*** Opening of Source material ***
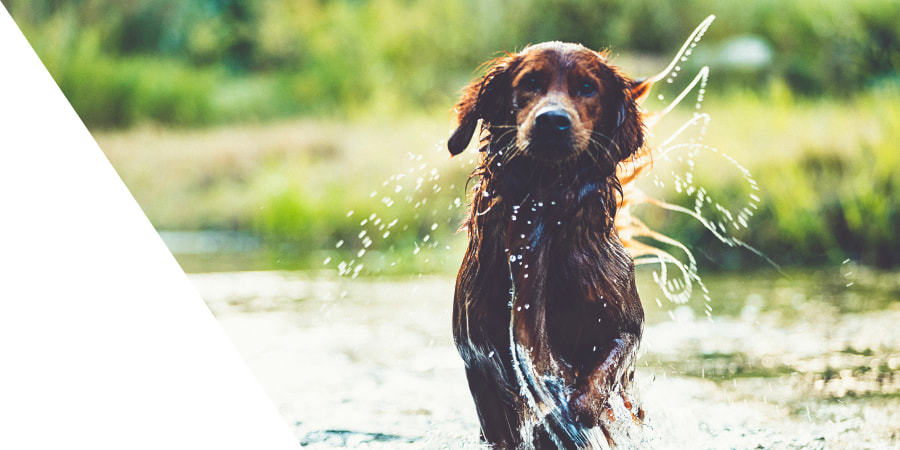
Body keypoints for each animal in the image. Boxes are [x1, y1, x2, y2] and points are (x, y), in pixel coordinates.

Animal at [448, 41, 652, 446]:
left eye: (588, 88)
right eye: (530, 82)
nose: (553, 121)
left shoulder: (626, 325)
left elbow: (600, 377)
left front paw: (572, 408)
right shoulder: (479, 359)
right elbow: (506, 425)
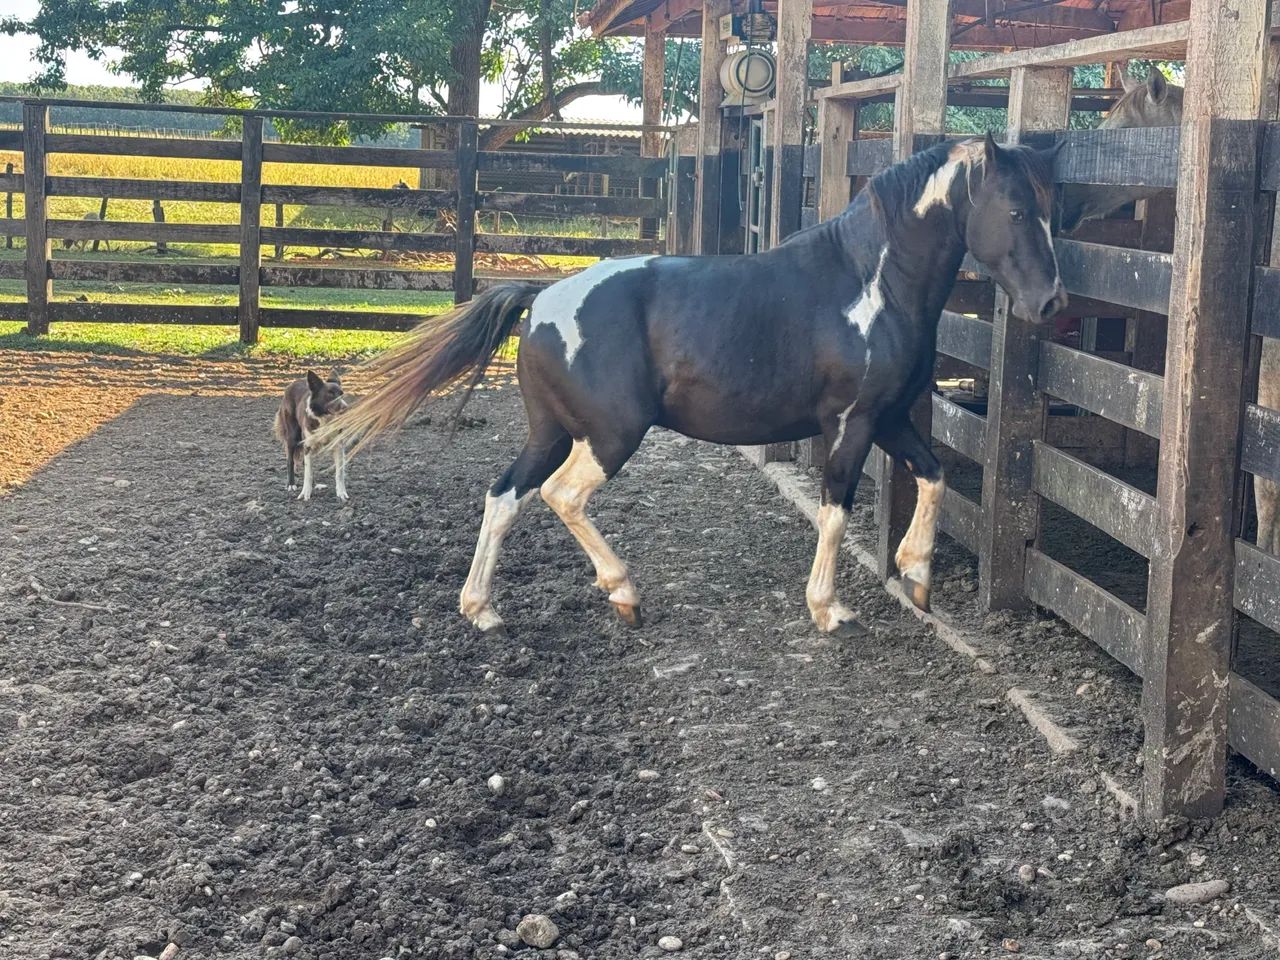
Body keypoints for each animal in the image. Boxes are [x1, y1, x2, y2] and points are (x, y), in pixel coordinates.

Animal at [315, 133, 1066, 636]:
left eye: (1050, 207)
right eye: (1016, 209)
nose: (1051, 301)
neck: (869, 283)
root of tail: (543, 295)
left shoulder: (890, 419)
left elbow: (934, 477)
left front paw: (916, 575)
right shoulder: (849, 425)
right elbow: (836, 509)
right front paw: (828, 608)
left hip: (552, 432)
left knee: (504, 496)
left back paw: (483, 609)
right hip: (609, 435)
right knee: (561, 497)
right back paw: (622, 592)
*** Close of Source material ***
[Required work] Only lines containing "shoulder" belong in the answer; copy every such line from the records.

[Solution for this task]
left shoulder: (626, 325)
right shoulder: (479, 359)
left shoulder: (890, 419)
right shoulder: (849, 425)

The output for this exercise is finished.